Saturday, September 27, 2008

"She loved us..."

Lars and the real girl is a truly quirky film!

Surreal at worst, beautifully crafted at best. Part Pygmalion, part The Velveteen Rabbit, this story captured my heart with its quirky off-beat humour and sensitive handling of some very difficult material.

The film stars Ryan Gosling in the title role and it deals with the subject of mental illness in a radically different way to most Hollywood portrayals of deeply disturbing and fragile states of mind.

Lars is a sweet loner in a small "northern" (it's not really specified exactly where) community. He grew up with a practically absent family it seems. His brother Gus, who has now moved back into the family home with his lovely pregnant wife, left his grieving father when Lars was very young. Lars father, we learn, was heartbroken, having lost his wife while she was giving birth to Lars. We can only guess at how this might have affected the boy during the course of his growing years, but from the picture presented brilliantly by Ryan Goslings portrayal of Lars, we guess it must have been an incredibly difficult childhood indeed.

Lars stuns his brother, sister-in-law and the town with news that he has a girlfriend. She is like no girlfriend they've ever seen before. An anatomically correct, life-sized doll named Bianca with a full and interesting background and bio. She comes into the lives of this community and they are left bewildered and staggered at how close they've come to losing one of their own to a desolation of mind too intense to be articulated. They never, ever, knew how precarious the life and mind of Lars Lindstrom has been to this point!

At the behest of the towns doctor/psychologist, they agree to go along with Lars' elaborate fantasy to the point where they too begin to adopt Bianca as one of their own.

It's a beautifully crafted, under-stated film that is both sweet and kind-hearted at its core.
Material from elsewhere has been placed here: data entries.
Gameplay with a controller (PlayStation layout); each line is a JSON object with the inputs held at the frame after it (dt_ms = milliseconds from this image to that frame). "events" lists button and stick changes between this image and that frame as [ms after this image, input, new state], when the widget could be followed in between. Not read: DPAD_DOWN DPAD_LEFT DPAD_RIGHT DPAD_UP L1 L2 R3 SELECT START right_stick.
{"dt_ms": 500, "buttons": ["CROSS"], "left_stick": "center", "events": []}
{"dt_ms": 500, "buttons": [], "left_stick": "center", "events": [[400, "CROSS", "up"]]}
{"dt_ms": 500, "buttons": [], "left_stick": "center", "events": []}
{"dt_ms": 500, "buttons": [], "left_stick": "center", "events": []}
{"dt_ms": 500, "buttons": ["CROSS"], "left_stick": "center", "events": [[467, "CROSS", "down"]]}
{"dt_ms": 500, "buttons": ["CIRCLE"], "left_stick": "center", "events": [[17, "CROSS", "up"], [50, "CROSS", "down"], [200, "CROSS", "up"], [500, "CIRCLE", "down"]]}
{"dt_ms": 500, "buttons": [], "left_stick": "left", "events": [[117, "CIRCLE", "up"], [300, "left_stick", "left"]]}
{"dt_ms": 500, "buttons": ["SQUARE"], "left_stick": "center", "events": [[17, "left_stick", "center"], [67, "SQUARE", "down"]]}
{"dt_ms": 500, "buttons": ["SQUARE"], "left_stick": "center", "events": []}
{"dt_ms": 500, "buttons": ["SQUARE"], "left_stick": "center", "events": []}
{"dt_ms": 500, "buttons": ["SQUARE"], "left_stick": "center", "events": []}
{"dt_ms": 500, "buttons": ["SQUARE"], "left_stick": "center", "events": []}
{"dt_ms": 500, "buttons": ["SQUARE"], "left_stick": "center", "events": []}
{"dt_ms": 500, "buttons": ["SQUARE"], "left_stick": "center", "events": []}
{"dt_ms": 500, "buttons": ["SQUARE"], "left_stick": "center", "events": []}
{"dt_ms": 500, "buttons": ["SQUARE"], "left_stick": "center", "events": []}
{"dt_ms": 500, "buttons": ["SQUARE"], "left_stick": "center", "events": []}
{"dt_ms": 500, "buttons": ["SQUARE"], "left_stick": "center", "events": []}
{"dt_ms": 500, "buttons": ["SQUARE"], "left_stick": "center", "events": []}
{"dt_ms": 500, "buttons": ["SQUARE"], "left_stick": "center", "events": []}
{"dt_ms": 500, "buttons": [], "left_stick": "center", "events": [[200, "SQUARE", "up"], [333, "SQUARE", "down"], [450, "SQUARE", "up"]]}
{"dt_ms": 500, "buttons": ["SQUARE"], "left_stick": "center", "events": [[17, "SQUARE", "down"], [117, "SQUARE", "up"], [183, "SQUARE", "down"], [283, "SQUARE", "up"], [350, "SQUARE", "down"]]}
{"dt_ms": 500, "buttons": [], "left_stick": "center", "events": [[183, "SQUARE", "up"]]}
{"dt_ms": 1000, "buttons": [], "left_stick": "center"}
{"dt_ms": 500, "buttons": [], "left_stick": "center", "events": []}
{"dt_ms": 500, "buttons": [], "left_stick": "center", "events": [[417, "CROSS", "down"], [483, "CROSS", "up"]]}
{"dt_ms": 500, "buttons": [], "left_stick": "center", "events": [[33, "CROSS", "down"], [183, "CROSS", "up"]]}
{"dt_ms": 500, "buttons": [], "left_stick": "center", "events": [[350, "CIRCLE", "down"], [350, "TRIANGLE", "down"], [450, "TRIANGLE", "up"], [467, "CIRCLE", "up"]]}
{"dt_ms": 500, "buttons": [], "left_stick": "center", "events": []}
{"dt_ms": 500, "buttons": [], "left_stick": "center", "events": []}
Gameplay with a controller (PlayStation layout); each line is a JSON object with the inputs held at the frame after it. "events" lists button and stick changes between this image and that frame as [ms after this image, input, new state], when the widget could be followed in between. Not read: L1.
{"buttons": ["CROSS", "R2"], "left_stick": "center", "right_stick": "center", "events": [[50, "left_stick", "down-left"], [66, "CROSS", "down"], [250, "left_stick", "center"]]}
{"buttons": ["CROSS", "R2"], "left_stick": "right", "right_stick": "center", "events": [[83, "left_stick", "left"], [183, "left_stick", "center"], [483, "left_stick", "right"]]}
It's premise may be a little bit weak here and there but this is a movie about Love, Community and Sacrifice - not about the mundane realities for most people with mental illness where they tend to cop brutal shaming, bigotry and rejection rather than loving, if bemused, acceptance and tolerance. What we see here is a community who deeply cares for one of its sons and his gradual awakening to that fact.

When I was young, I believed that all my soft toys were real! My favourite story was The Velveteen Rabbit - about a soft toy becoming actually real through the power of love. To this day if anyone pressed me, I'd still say soft toys are real (when we aren't looking ;)). There is something about my own state of mind that wants to suspend disbelief long enough to will life and stories into the stuffed, softly, furnished chests of toys! And yes...I may have a delusion too!

Lars and the real girl will probably not appeal to many people. It has a slow meandering pace, where the details to Lars and his background are delivered gradually and deliberately. And, I have to admit, the subject matter is's weird! That a community would tolerate a grown man believing he is in love with a sex-toy but treats her as a real woman, is a stretch. In this case however, it works and Bianca becomes as real as any girl who lived and loved!